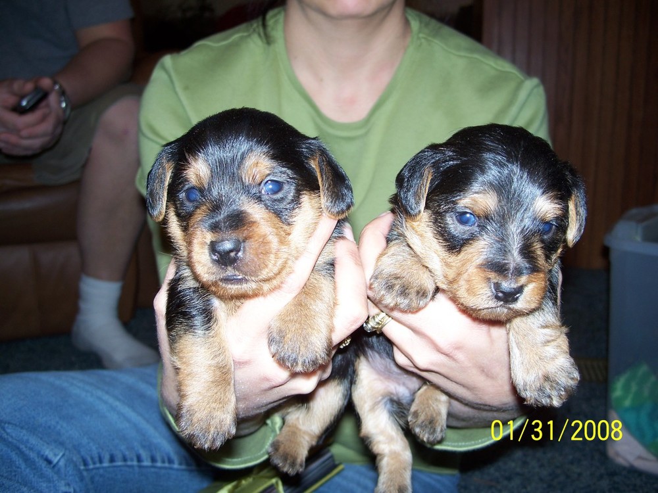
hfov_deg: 50.1
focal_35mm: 37
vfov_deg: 38.7
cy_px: 246
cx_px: 329
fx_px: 703
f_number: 2.8
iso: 80
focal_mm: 7.8
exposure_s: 1/60
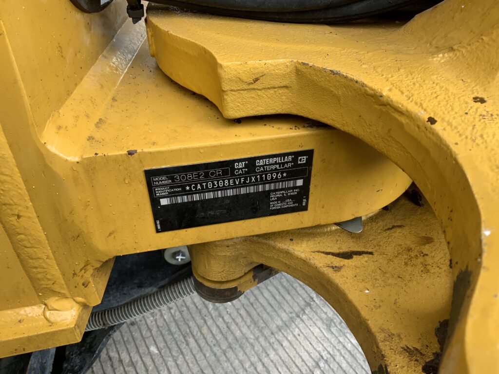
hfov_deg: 61.7
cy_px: 187
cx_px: 250
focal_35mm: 29
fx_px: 418
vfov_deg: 48.2
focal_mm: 3
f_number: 1.8
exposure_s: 1/202
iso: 16
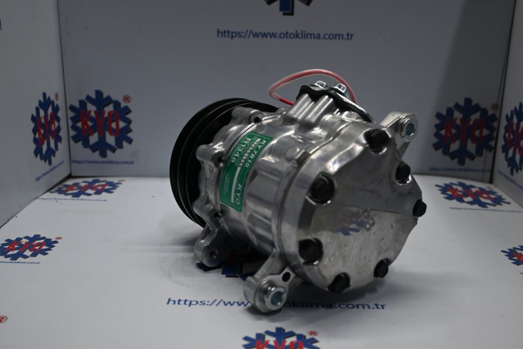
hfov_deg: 51.3
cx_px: 262
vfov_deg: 35.5
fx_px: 545
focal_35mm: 38
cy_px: 174
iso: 500
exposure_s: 1/125
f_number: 4.2
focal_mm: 25
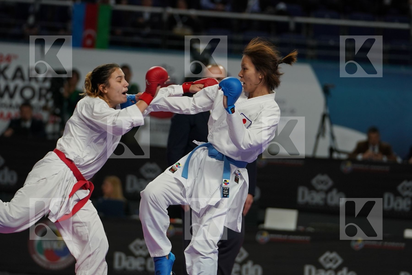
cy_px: 138
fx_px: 2403
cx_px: 206
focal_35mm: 210
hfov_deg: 9.8
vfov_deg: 6.5
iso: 1000
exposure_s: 1/1000
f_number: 2.8
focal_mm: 140
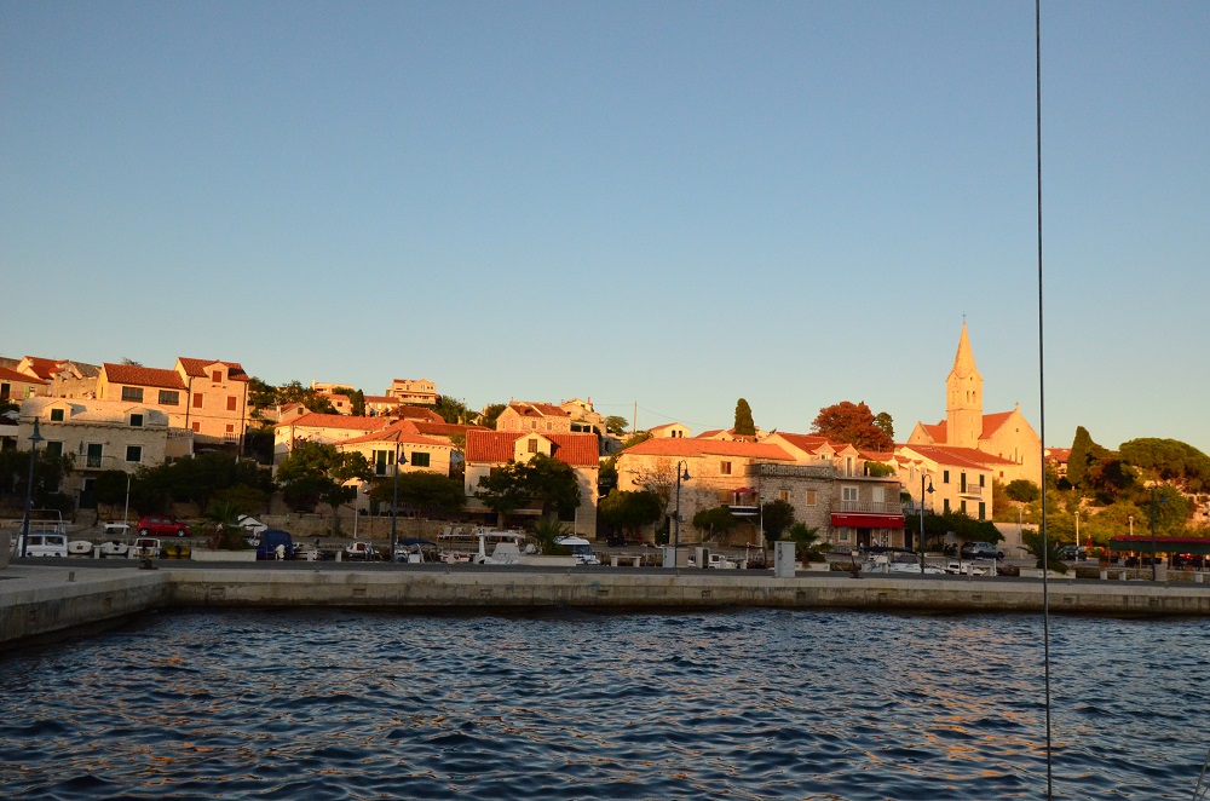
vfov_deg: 43.4
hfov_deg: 62.0
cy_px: 400
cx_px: 605
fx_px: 1006
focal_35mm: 30
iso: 2000
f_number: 5.6
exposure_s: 1/4000
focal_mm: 20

(DIRECTIONS FOR THIS TASK): Exclude all images and restate the records above word for word.

(RESPONSE TO THE EXERCISE):
hfov_deg: 50.1
focal_35mm: 37
vfov_deg: 38.7
cy_px: 246
cx_px: 329
fx_px: 703
f_number: 2.8
iso: 80
focal_mm: 7.8
exposure_s: 1/60
hfov_deg: 61.7
cy_px: 187
cx_px: 250
focal_35mm: 29
fx_px: 418
vfov_deg: 48.2
focal_mm: 3
f_number: 1.8
exposure_s: 1/202
iso: 16
hfov_deg: 51.3
cx_px: 262
vfov_deg: 35.5
fx_px: 545
focal_35mm: 38
cy_px: 174
iso: 500
exposure_s: 1/125
f_number: 4.2
focal_mm: 25
cy_px: 138
fx_px: 2403
cx_px: 206
focal_35mm: 210
hfov_deg: 9.8
vfov_deg: 6.5
iso: 1000
exposure_s: 1/1000
f_number: 2.8
focal_mm: 140
vfov_deg: 43.4
hfov_deg: 62.0
cy_px: 400
cx_px: 605
fx_px: 1006
focal_35mm: 30
iso: 2000
f_number: 5.6
exposure_s: 1/4000
focal_mm: 20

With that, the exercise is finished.